» About this task
Of the entries below, return only those lines from the line with "none; stroke-linecap: round;" to the line with "#aaeec1; stroke-width: 3", exactly, both included.

(Stored data entries)
....

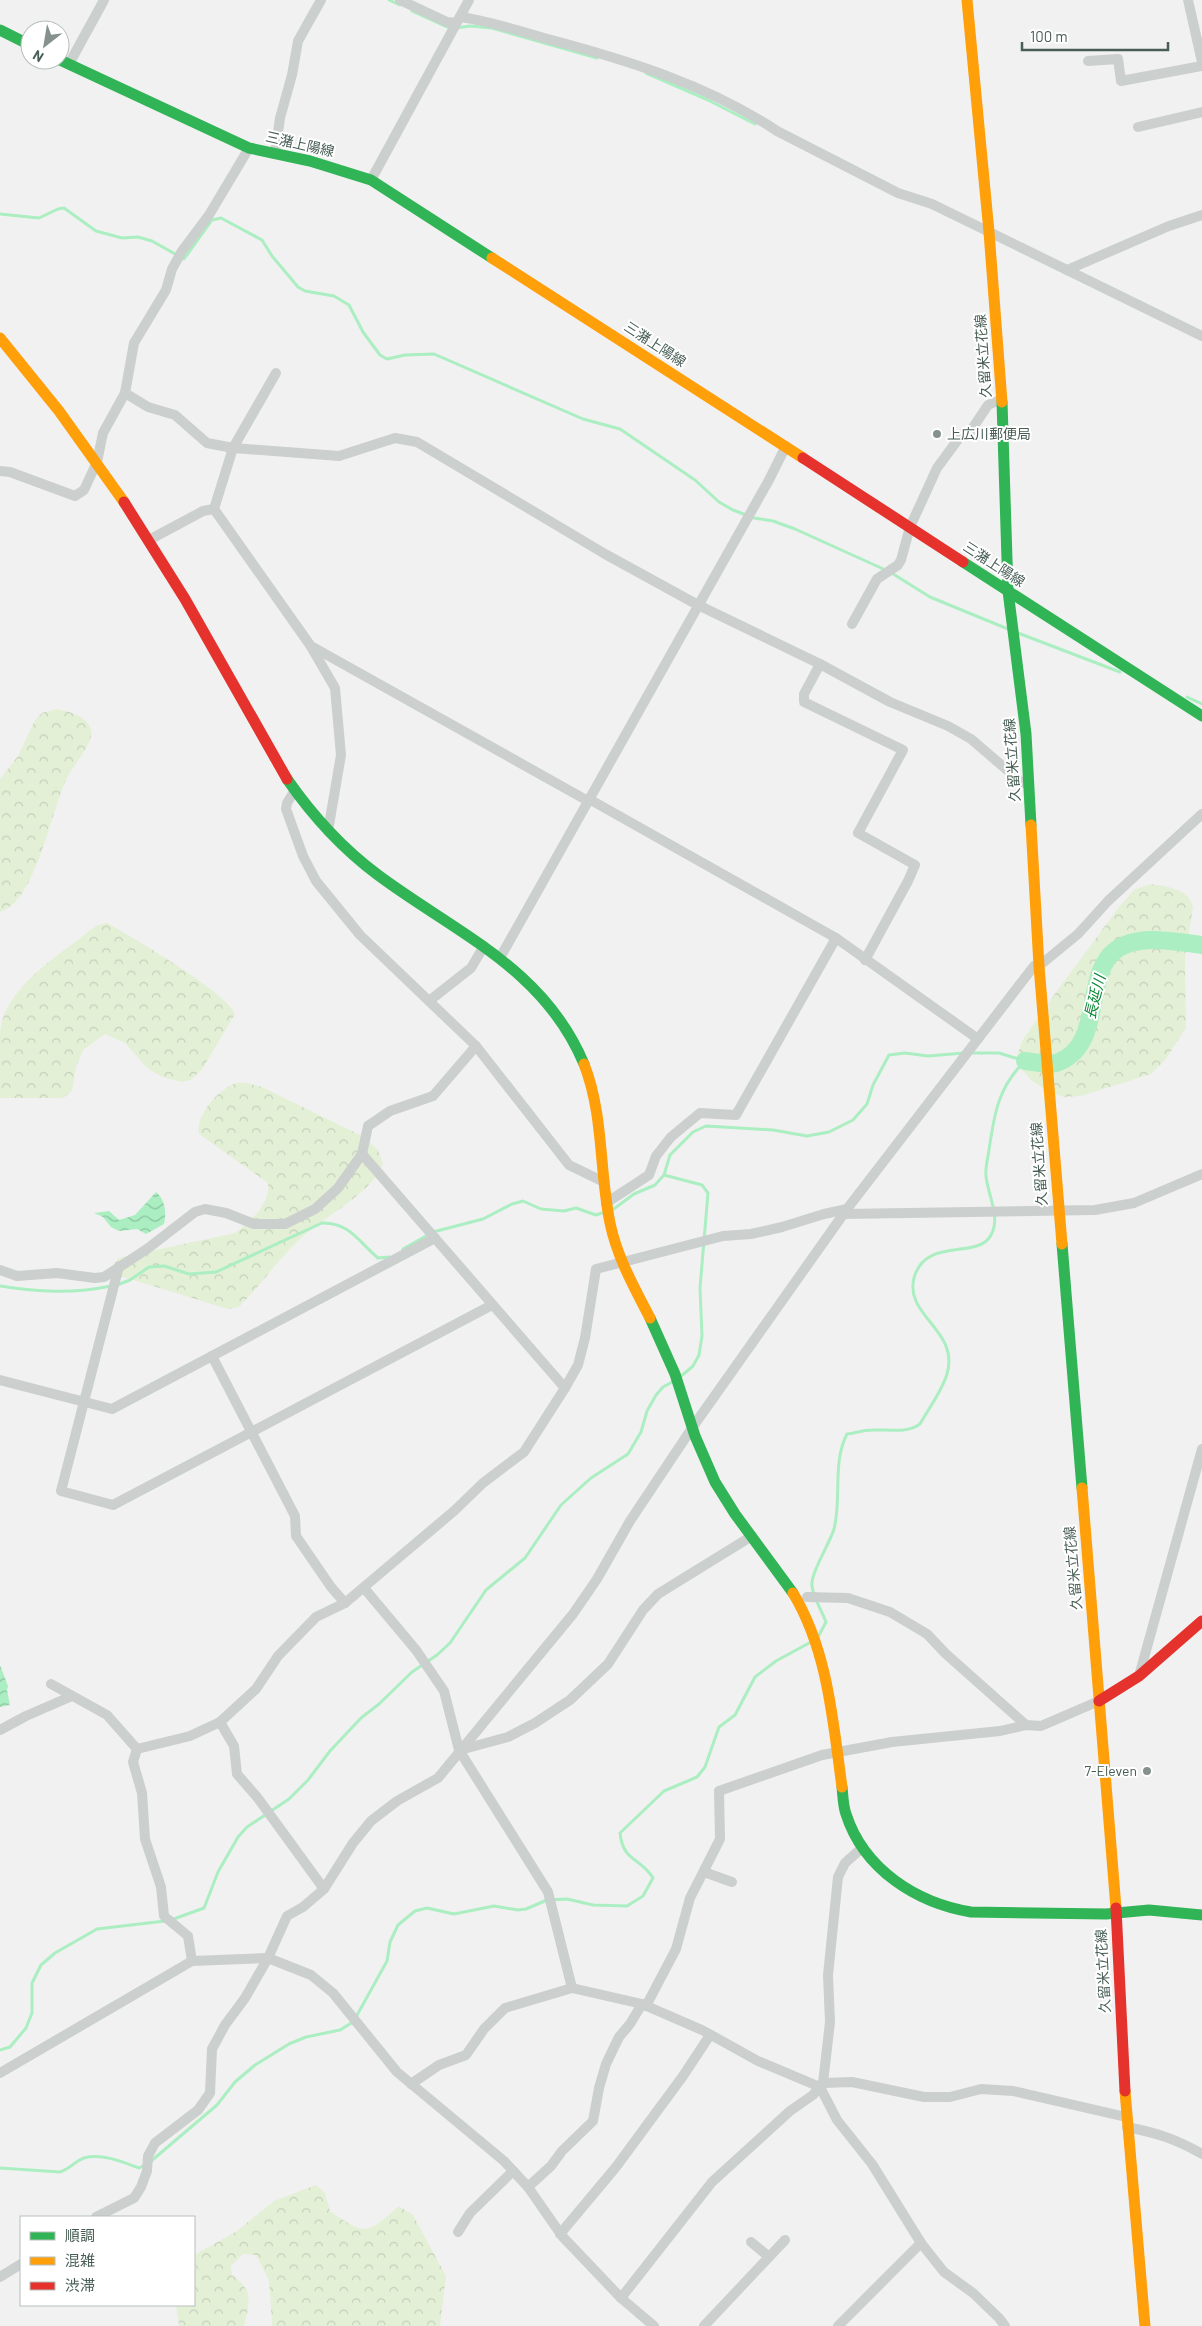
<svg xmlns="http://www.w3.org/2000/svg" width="1202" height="2326" font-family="Barlow,'Noto Sans JP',sans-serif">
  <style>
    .forest { fill: url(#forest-crowns) }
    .water { fill: url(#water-waves) }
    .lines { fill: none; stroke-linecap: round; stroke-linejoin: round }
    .stream { stroke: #aaeec1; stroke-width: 3 }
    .river { stroke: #aaeec1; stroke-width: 18 }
    .street { stroke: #cbcfcd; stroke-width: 10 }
    .fast { stroke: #30b455; stroke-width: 11 }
    .slow { stroke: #ff9f0a; stroke-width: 11 }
    .jam { stroke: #e5322d; stroke-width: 11 }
    .poi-dot { fill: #84918c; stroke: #fff; stroke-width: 2 }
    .labels { text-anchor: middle; stroke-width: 4; stroke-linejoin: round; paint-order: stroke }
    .street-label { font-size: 14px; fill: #485e55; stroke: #fff }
    .poi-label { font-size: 14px; fill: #485e55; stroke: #fff; text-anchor: start }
    .water-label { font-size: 15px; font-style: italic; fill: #0c8736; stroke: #fff }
  </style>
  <defs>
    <pattern id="forest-crowns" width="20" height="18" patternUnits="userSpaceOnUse" patternTransform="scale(1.25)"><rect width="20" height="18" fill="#e3f0d6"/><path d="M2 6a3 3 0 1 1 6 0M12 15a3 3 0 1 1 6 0" fill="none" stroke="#c4d0ba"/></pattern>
    <pattern id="water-waves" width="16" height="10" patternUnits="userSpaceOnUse" patternTransform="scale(1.25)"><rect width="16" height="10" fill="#aaeec1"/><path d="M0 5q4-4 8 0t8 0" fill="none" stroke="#8cc4a0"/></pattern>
  </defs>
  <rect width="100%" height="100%" fill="#f2f1f2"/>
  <g class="forest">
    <path d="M57,709C68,711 87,716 91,729C95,741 74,765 68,776C51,808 37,901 0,912V779L18,756L35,720L42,713Z"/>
    <path d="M1151,884C1167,887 1189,888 1193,907L1185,959L1186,1028L1165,1060L1151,1074L1081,1096L1064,1097L1049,1092L1031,1080L1021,1069L1017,1057L1022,1041L1054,995L1119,907L1135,889Z"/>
    <path d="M107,923C129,935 229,994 235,1014L203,1068L191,1080L181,1082L162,1077L147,1068L125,1043L105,1034L83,1050L76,1067L72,1091L63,1098H0C0,1076 0,1054 0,1032C4,988 57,957 89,931L98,925Z"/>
    <path d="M247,1083L262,1087L364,1137L378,1150L383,1164C370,1196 323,1216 298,1241C276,1262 260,1286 239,1307L228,1309L117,1275L112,1269L118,1258L235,1233C250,1222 271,1203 268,1183L199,1134C195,1117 216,1092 232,1085C236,1082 242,1083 247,1083Z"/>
    <path d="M316,2185L325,2193L330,2211C366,2236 366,2235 399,2206L413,2215L446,2276L440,2326H272L269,2280L256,2255L243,2254L231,2266L232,2275C254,2290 250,2303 244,2326H179L176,2306L194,2305L196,2254L237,2231L274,2201Z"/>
  </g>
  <g class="water">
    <path d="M156,1192C165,1199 167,1213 164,1224L146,1234L137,1229L119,1231L111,1227L103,1217L94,1213L109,1211L119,1220L135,1215Z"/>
    <path d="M0,1665L8,1686L7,1690L10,1705L0,1707Z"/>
  </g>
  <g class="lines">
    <g class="stream">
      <path d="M389,0L400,5"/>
      <path d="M412,11L447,27"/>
      <path d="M456,28L470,26L492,28L597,58"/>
      <path d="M646,73L708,100L755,124"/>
      <path d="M0,214L39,218L58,209L64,208L96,231L122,238L138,237L152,241L184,259L212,220L221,218L262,240L272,256L298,287L305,291L334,296L349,305L363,332L380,355L387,359L405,355L434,354L583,419L620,429L695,480L719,502L733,510L754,518L773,521L795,529L890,572L930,597L1008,629"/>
      <path d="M1018,633L1120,672"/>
      <path d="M1187,697L1202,704"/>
      <path d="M970,1053H999L1025,1061"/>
      <path d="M664,1175L702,1185L708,1193L700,1288L702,1336L699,1355L693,1366L680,1377"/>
      <path d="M611,1211L634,1194L655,1185L664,1175L670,1155L693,1132L706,1126L773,1130L807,1136L829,1132L853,1120L867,1104L873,1085L889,1055L905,1053L928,1056L964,1053"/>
      <path d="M403,1249L433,1232L483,1219L512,1204L523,1201L541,1209L564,1211L576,1208L596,1215L605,1212"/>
      <path d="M117,1285L130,1280L149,1267L164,1266L189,1274L216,1272L322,1223C349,1222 359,1242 378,1258L389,1257"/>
      <path d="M0,1286C38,1292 73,1294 111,1286"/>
      <path d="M818,1637L826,1622C822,1611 813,1597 812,1586C810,1574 830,1543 834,1529C842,1498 832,1463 847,1434C855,1433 864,1430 872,1430C888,1429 906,1434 920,1424C929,1408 942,1391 947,1374C960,1330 904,1316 914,1278C925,1236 979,1260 991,1235C1001,1217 988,1196 986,1176C985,1168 988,1158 989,1150C994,1115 998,1087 1025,1061"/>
      <path d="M171,1920L204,1908L218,1872L238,1837L247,1827L289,1799L308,1780L330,1751L361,1718L379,1704L412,1672L437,1655L450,1643L486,1590L525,1558L561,1505L591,1478L628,1454L641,1432L647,1411L656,1395L663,1387L674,1381"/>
      <path d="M356,2017L387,1961L390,1942L398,1925L415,1911L427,1908L454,1914L494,1906L518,1910L526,1909L547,1900L567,1899L593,1905L627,1906L643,1896L653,1878C640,1857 623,1862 620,1833L664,1791L697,1777L705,1767L719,1727L735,1715L755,1677L776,1661L811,1642"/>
      <path d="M0,2050L10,2047L26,2028L32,2013V1983L41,1965L55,1953L97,1929L165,1921"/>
      <path d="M150,2162L217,2105L235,2082L255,2065L289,2044L306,2037L340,2030L353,2022"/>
      <path d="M0,2168L60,2172C70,2169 75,2161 84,2158C102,2153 123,2162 139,2168L145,2165"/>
    </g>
    <path class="river" d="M1025,1061C1034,1062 1051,1066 1059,1062C1105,1043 1082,975 1116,950C1138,933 1177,942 1202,945"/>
    <g class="street">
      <path d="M400,0L447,22L456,23"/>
      <path d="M1188,0L1202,62"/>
      <path d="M460,17C490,21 519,31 548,39C627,60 708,85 777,131L898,193L932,204L1202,336"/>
      <path d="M1088,61L1118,59L1121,81L1202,66"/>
      <path d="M69,64L104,0"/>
      <path d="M1138,127L1202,112"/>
      <path d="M275,154L280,118L292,75L298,41L321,0"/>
      <path d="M371,180L469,0"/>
      <path d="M1067,270L1169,226L1202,215"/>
      <path d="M276,373L233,448L214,509L310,645L335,688L341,755L328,831"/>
      <path d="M125,393L148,407L175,415L207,443L233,448L339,456L395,438L417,442L605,554L698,605L820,664L890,702L948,726L971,739L1020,781L1029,785"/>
      <path d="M0,471L10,472L75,496L84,490L97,462L103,433L125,393L134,343L166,290L172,269L182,251L209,215L249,148"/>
      <path d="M149,540L203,511L214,509"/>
      <path d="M852,624L877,579L898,565L901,560L910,527L937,468L962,434L970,432L988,405L1002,399"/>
      <path d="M311,646L588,801"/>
      <path d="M820,664L804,694V702L903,750L858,833L915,865L908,881L865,960"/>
      <path d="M295,790L287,803L286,809L303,856L316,881L360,935L476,1046L569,1165L602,1181"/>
      <path d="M589,799L836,938L978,1039"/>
      <path d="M501,956L769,480L786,446"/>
      <path d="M429,1001L471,968L484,946"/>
      <path d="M362,1154L565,1388"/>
      <path d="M606,1203L649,1175L656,1156L671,1137L700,1113L736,1115L836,938"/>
      <path d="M844,1214L1095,1210L1134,1203L1202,1174"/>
      <path d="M119,1266L61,1491L113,1505L492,1305"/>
      <path d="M0,1270L17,1276L57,1273L95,1278L104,1277L147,1249L195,1212L205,1209L226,1213L254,1224H285L315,1209L338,1188L362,1154L368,1126L390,1111L433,1096L476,1046"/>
      <path d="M212,1356L295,1516L296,1536L331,1587L345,1603"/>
      <path d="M0,1380L112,1409L435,1238"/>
      <path d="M364,1588L416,1650L444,1691L459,1750L548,1892L572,1988"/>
      <path d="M807,1597L848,1598L890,1612L927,1634L946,1654L1026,1725"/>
      <path d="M1139,1676L1202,1449"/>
      <path d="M51,1684L107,1715L137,1749"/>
      <path d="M220,1722L234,1746L237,1774L257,1797L324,1889"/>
      <path d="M0,1730L26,1716L72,1696"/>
      <path d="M137,1749L190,1736L220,1722L256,1689L278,1656L316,1617L345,1603L454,1511L483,1483L524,1452L565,1388L578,1365L585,1338L596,1269L723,1236L751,1234L782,1227L824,1214L847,1209"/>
      <path d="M137,1749L133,1762L142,1793L145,1839L161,1887L164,1916L188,1936L192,1961"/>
      <path d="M460,1750L508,1737L535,1723L570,1700L608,1664L643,1610L658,1594L752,1536"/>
      <path d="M704,1872L732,1882"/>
      <path d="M646,2006L676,1949L690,1898L720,1839L719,1791L822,1755L892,1742L1000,1731L1026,1725L1041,1726L1099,1701"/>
      <path d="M0,2073L192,1961L268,1958L311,1975L333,1993L397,2072L504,2161L528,2187L562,2236L621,2298L654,2326"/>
      <path d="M823,2083L852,2082L924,2097H950L981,2089L1013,2091L1126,2117"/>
      <path d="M411,2084L439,2065L466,2055L484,2029L505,2008L572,1988L642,2004L702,2030L758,2061L820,2087L837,2120L872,2164L921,2243L944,2272L973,2293L999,2318L1005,2326"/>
      <path d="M1127,2127C1157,2133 1176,2139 1202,2154"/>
      <path d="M528,2187L551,2166L562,2151L593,2121L599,2088L606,2064L619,2037L630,2024L642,2004"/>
      <path d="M96,2217L134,2198L141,2187L147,2171L148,2156L155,2143L198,2110L210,2093L212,2049L225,2025L245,1998L268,1958L287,1916L303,1907L324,1889L353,1843L371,1821L397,1801L438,1778L573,1614L597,1579L630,1521L692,1428L847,1209L1034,966H1039L1078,934L1108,901L1202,814"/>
      <path d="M458,2232L470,2213L513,2171"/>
      <path d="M560,2234L616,2167L683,2076L710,2035"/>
      <path d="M751,2242L768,2256"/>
      <path d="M0,2277L21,2264"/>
      <path d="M621,2298L712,2182L790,2111L813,2095L823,2083L830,2022L828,1975L838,1877L845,1863L863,1847"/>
      <path d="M704,2326L785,2240"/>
      <path d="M838,2326L921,2243"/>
    </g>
    <g class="fast">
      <path d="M0,30L30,45"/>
      <path d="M60,60L249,148L310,161L371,180L492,258"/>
      <path d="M1002,402L1008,591L1026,734L1031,825"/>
      <path d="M963,562L1202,716"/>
      <path d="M287,779C312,815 343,849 378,875C456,933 544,968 584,1064"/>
      <path d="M1062,1244L1082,1488"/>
      <path d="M650,1318L675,1374L695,1436L715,1482L735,1514L793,1593"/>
      <path d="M842,1787C843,1796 843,1806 846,1814C864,1870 917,1903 971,1912L1106,1914L1149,1910L1202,1915"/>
    </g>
    <g class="slow">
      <path d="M967,0L989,232L1002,402"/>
      <path d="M492,258L803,458"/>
      <path d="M0,338L59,411L124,502"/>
      <path d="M1031,825L1039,966L1062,1244"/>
      <path d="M584,1064C604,1115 599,1170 610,1223C617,1257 634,1287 650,1318"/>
      <path d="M1082,1488L1116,1908"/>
      <path d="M793,1593C828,1651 833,1722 842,1787"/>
      <path d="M1125,2091L1145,2326"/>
    </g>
    <g class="jam">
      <path d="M803,458L963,562"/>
      <path d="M124,502L185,599L287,779"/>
      <path d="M1099,1701L1139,1676L1202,1621"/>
      <path d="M1116,1908L1125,2091"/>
    </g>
  </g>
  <g class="poi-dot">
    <circle cx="937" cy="434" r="5"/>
    <circle cx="1147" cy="1771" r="5"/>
  </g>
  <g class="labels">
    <g class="street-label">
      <text transform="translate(300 144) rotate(13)" y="5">三潴上陽線</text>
      <text transform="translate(655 344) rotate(33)" y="5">三潴上陽線</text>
      <text transform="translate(983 356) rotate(-94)" y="5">久留米立花線</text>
      <text transform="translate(994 564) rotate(33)" y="5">三潴上陽線</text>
      <text transform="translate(1012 760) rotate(-94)" y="5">久留米立花線</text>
      <text transform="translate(1039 1164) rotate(-94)" y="5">久留米立花線</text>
      <text transform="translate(1073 1568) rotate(-95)" y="5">久留米立花線</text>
      <text transform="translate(1103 1971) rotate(-93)" y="5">久留米立花線</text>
    </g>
    <g class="poi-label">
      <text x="947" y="439">上広川郵便局</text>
      <text x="1137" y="1776" text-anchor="end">7-Eleven</text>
    </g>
    <g class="water-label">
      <text transform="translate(1095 997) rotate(-76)" y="5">長延川</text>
    </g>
  </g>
  <rect x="20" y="2216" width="175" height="90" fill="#ffffff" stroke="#b6bfbb"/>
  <rect x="30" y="2232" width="25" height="8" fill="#30b455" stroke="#b6bfbb"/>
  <text x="65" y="2241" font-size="15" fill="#485e55">順調</text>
  <rect x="30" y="2257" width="25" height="8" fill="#ff9f0a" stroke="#b6bfbb"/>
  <text x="65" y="2266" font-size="15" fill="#485e55">混雑</text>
  <rect x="30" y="2282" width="25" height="8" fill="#e5322d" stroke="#b6bfbb"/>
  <text x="65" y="2291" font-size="15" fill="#485e55">渋滞</text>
  <g transform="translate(45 45) rotate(211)"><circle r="24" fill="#ffffff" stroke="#b6bfbb"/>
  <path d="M0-4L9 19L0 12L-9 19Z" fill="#84918c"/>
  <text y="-8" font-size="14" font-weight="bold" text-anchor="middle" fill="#485e55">N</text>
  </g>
  <path d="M1022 42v8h146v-8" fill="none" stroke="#485e55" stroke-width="2.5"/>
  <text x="1030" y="42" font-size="15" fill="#485e55" stroke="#ffffff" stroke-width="4" paint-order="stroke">100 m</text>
</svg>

....

» Expected answer
    .lines { fill: none; stroke-linecap: round; stroke-linejoin: round }
    .stream { stroke: #aaeec1; stroke-width: 3 }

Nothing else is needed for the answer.